
    She had about 6 months of almost exclusively veal, with occasional liver and kidneys. All of her skin irritations disappeared and she became a lot more affectionate (though still not a cuddly cat). More recently, she has switched over to a steak and kidney mix which is higher in fat. She now eats a kilogram per week of this and she has definitely solidified – she has a lot more muscle and plays like a kitten more often!!

    • That’s interesting! I’m keen to see how Fluffy improves on her all raw diet. The vet’s diet mix has organ meat, flesh, fat and ground bony bits in it, so the animals get all the animal. She also has green tripe – stomach with stomach contents. She said cats and dogs love it.

  2. I hadn’t really considered the consequences of feeding both raw and dry foods. Our dog has had a few owners (passed along by death or international relocation- he is a fabulous dog), and the original had him on all raw diet. When he first came to stay with us the owner at the time had him on a raw in the am, dry and night regime, but when he moved in with us full time he was on all dry. I like the idea of raw, so as much as possible/whenever possible I still get him raw meat, but he still gets kibble. Anytime I see meat on sale I stock up for him, and the asian supermarket I frequent has super cheap salmon belly that I buy him whenever I stop, but I haven’t committed to keeping enough in stock to switch him back to all raw. The butcher that the original owner used to use ground up whole chickens for the canine mix- alas, he is no longer in business (and was rather far away).

    My cats always turn their noses up at raw meat, though they enjoy certain parts of the voles and other wildlife they catch outside… weird little buggers. Interesting you say that stomach contents are included in your cat’s mix- no matter how hungry the cats appear, they ALWAYS leave the bowels of whatever varmint they catch (and the tail, and usually the feet…)

    • I hadn’t thought about raw plus dry food either. The stomach acid change in interesting – bit like GERD for cats? Our cat often threw up her dry food, never throws up raw.

════════════════

Work request 1 –
In the comments on raw pet food, list the ingredients that the vet's diet mix contains.
Work request 2 –
According to the comments on raw pet food, how much of the steak and kidney mix does the cat now eat each week?

════════════════

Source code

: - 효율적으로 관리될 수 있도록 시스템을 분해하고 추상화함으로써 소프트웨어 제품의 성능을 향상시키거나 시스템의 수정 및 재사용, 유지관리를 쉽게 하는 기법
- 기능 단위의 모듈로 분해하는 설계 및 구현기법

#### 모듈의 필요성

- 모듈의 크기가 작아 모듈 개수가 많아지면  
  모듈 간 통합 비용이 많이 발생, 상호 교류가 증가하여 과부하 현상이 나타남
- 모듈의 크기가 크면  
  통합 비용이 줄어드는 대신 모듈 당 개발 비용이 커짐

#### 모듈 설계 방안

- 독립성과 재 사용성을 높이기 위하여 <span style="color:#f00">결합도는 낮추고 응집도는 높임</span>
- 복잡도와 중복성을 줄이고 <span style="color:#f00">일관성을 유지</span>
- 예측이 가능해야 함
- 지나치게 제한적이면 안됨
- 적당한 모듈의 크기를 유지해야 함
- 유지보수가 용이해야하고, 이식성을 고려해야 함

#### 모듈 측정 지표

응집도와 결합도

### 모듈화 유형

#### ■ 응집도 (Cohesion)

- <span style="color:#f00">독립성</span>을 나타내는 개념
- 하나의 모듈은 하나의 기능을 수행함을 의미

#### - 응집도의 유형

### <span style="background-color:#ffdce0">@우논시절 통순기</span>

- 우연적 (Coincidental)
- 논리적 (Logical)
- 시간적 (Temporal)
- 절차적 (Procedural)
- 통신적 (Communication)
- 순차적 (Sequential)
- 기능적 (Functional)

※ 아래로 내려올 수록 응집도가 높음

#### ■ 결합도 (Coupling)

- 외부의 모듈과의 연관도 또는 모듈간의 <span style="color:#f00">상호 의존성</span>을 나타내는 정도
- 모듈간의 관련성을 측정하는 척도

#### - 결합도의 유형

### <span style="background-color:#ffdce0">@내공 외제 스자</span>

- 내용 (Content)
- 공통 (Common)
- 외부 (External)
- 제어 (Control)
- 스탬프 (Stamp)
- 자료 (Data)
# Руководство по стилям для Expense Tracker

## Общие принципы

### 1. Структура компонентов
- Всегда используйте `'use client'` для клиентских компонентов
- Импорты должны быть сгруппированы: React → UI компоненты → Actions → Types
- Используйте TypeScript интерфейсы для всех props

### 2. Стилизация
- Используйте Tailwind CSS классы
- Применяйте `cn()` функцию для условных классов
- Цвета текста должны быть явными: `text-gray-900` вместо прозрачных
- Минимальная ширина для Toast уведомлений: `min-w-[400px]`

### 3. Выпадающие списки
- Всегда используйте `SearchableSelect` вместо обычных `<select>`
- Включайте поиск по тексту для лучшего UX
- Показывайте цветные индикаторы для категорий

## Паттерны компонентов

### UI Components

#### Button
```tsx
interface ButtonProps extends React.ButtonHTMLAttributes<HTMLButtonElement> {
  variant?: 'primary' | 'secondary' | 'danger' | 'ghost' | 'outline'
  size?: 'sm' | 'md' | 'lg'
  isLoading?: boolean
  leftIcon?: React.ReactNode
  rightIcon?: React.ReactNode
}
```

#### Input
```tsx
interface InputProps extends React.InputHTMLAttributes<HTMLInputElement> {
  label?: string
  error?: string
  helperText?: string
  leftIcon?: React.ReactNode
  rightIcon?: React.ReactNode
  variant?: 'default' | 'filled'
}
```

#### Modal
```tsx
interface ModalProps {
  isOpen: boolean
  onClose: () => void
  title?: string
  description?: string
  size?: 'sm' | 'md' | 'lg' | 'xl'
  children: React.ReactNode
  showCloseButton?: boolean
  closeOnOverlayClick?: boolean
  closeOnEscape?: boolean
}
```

════════════════

Final answer 1 –
Organ meat, flesh, fat, and ground bony bits.

Final answer 2 –
A kilogram per week.